INT

Syntax:

>>-.---.-.-----INT-.-"path-name\filename"--.-.--><
   +-/-+ |         +-"path-name/filename"--+ |
         |         +-"path-name\"----------+ |
         |         +-"path-name/"----------+ |
         |         +-"filename"------------+ |
         |         +-()--------------------+ |
         +-NO--INT---------------------------+

Parameters:

path-name Path or environment variable specifying the path.
filename A full file specification.

Properties:

Default: INT"source-name.int"
Phase: Syntax check
$SET: No

Dependencies:

NOINT sets NOANIM immediately.

Comments:

When the INT() directive is implied because it is set by default, its behavior is to produce a temporary intermediate code file during the . This file is deleted when an .obj or .gnt file is successfully created. If you want to keep the .int file after the Compiler has produced the .obj or .gnt file, you need to explicitly set the INT() directive, and not rely on its being set by default.

Specifying NOINT prevents the intermediate code file being produced.

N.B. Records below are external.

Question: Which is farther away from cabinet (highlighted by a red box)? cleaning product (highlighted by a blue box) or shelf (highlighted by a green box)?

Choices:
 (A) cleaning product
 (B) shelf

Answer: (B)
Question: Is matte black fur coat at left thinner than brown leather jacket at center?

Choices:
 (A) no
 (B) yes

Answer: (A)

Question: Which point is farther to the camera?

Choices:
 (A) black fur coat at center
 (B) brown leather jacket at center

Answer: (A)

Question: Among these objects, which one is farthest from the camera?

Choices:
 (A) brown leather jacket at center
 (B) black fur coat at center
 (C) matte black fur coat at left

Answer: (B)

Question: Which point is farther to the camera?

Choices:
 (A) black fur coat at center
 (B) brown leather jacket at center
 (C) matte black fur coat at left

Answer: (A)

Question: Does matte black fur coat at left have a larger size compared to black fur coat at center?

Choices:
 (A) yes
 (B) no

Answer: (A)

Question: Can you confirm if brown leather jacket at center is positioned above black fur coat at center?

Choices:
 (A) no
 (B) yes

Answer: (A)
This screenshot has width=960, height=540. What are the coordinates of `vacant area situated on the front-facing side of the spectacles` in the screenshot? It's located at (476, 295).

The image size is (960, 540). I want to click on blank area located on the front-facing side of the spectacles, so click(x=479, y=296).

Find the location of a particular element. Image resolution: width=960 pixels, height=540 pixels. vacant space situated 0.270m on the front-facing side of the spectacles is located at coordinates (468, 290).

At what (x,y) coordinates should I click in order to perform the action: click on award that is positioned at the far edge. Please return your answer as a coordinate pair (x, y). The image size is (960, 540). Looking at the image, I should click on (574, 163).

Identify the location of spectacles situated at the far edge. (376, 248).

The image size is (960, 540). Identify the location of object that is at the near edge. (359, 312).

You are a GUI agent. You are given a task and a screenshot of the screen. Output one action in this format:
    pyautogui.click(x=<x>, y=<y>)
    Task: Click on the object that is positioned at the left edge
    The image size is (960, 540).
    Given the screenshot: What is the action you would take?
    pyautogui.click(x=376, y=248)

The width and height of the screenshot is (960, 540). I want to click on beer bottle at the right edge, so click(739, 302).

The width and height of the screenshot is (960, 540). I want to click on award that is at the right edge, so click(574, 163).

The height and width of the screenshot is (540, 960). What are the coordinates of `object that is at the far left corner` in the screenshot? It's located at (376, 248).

If you specify an existing file, it is overwritten.

If filename is not specified, the Compiler uses source-name.int, where source-name is the basename of the source filename. If you specify path-name but no filename, the Compiler uses the path-name, with the filename source-name.int attached.

INT() causes intermediate code to be put in the standard file source-name.int. With this format you must use parentheses not quotation marks. So, INT"" does not give this result.

Use the INT directive with caution. Incorrect use can abort the compilation process.